**** Task inputs
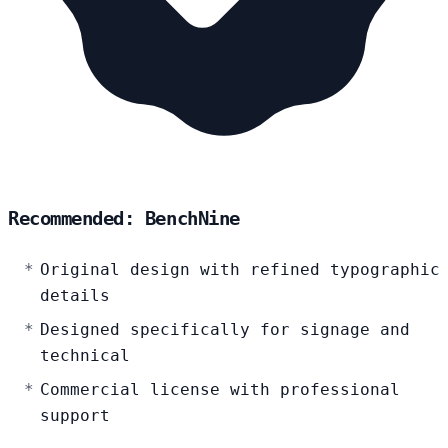
Recommended: BenchNine
Original design with refined typographic
details
Designed specifically for signage and
technical
Commercial license with professional
support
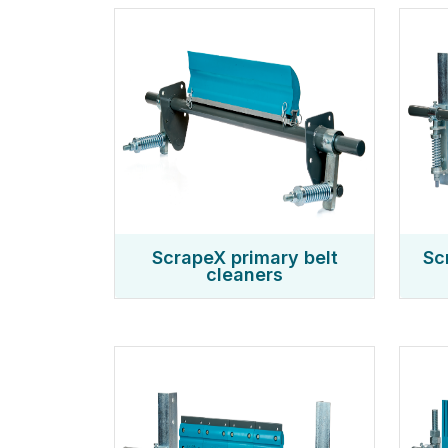
ScrapeX primary belt
Sc
cleaners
********
• **Task goal**: Look through the data above. Each line containing the word "with" needs to be copied.

• **Output of the task**:
Original design with refined typographic
Commercial license with professional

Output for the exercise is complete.